Toda una semana sorprendente. Porque uno descubre cierto software interno que creyó no poseer. Me resisto por ratos a llamarle instinto. Es mucho más que eso. No es un «conjunto de pautas de reacción que, en los animales, contribuyen a la conservación de la vida del individuo y de la especie» (lo que dice la RAE). Es conocimiento acumulado en nuestro ADN a lo largo de millones de años de evolución de las especies. Es lo que te hace diferenciar rápidamente entre un llanto de hambre y un llanto de hombro.
Y allí también está la Orugata y su software preinstalado. Sus pequeños movimientos violentos o grandes cabezasos en busca de leche. Su rápido aprendizaje con las manos, para sostener la fuente del alimento (o para apartar la mano de su padre al momento de acariciarla cuando está comiendo). Poco a poco ese conocimiento milenario de cachorro de mamífero será reemplazado de a pocos por otros, de persona, de ser humano. Aprenderá con los días a querer, a extrañar, a chantajear con un llanto o una sonrisa. También, seguramente, a odiar (espero que por poco tiempo). Aprenderá a ser persona y a formar parte de esta comunidad.
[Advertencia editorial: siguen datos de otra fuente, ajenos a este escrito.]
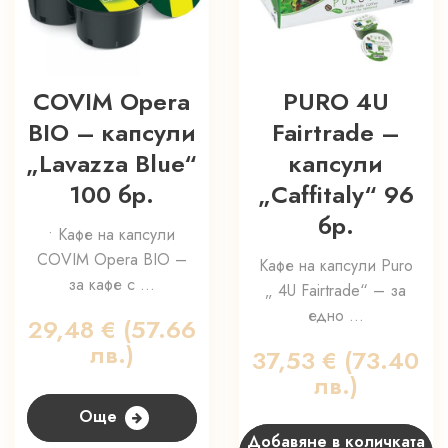
COVIM Opera
PURO 4U
BIO – капсули
Fairtrade –
„Lavazza Blue“
капсули
100 бр.
„Caffitaly“ 96
бр.
• Кафе на капсули
COVIM Opera BIO –
Кафе на капсули Puro
за кафе с ...
„ 4U Fairtrade“ – за
едно ...
29,48
€
(57.66
лв.)
37,53
€
(73.40
лв.)
Още
Добавяне в количката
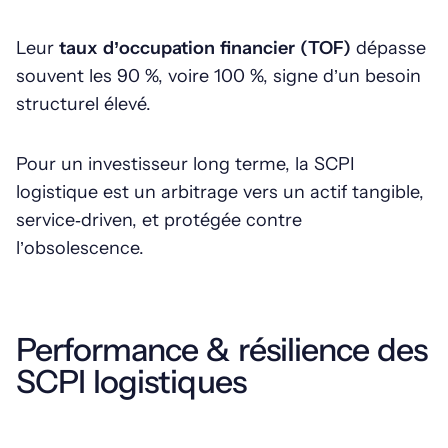
Leur
taux d’occupation financier (TOF)
dépasse
souvent les 90 %, voire 100 %, signe d’un besoin
structurel élevé.
Pour un investisseur long terme, la SCPI
logistique est un arbitrage vers un actif tangible,
service‑driven, et protégée contre
l’obsolescence.
Performance & résilience des
SCPI logistiques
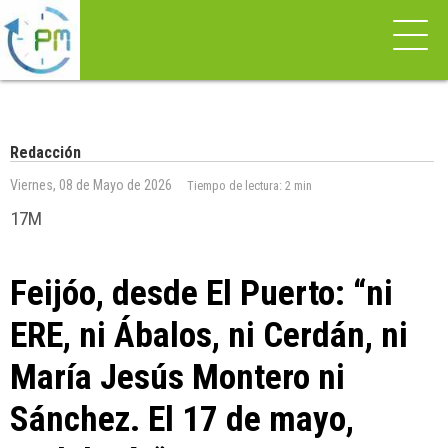
Redacción
Viernes, 08 de Mayo de 2026
Tiempo de lectura:
2 min
17M
Feijóo, desde El Puerto: “ni
ERE, ni Ábalos, ni Cerdán, ni
María Jesús Montero ni
Sánchez. El 17 de mayo,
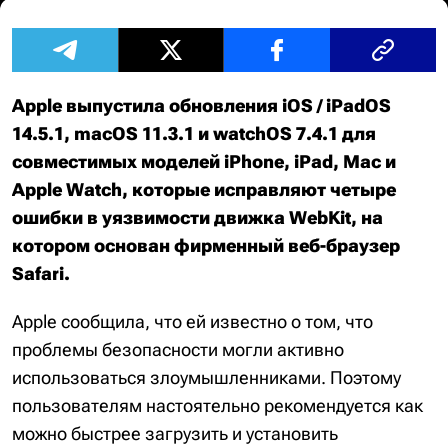
Apple выпустила обновления iOS / iPadOS
14.5.1, macOS 11.3.1 и watchOS 7.4.1 для
совместимых моделей iPhone, iPad, Mac и
Apple Watch, которые исправляют четыре
ошибки в уязвимости движка WebKit, на
котором основан фирменный веб-браузер
Safari.
Apple сообщила, что ей известно о том, что
проблемы безопасности могли активно
использоваться злоумышленниками. Поэтому
пользователям настоятельно рекомендуется как
можно быстрее загрузить и установить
Tanta historia del universo contenida en un ser de 54 centímetros y que aún no habla pero se comunica de todas las formas que puede.
Pero al mismo tiempo que en este pequeño ser hay universales, también hay particularidades. «Lo universal se vive siempre en lo particular» decía Sartre. Y la orugata, con sus extraños y cronométricos horarios, es también única. Quién sabe qué defectos y virtudes ha heredado de mi código genético y cuáles de su madre. Lo iremos viendo con el tiempo.
Ha pasado ya una semana. Muchas situaciones y mucho aprendizaje emocional. Tantas que uno desea que duren para siempre y no pasen tan rápido.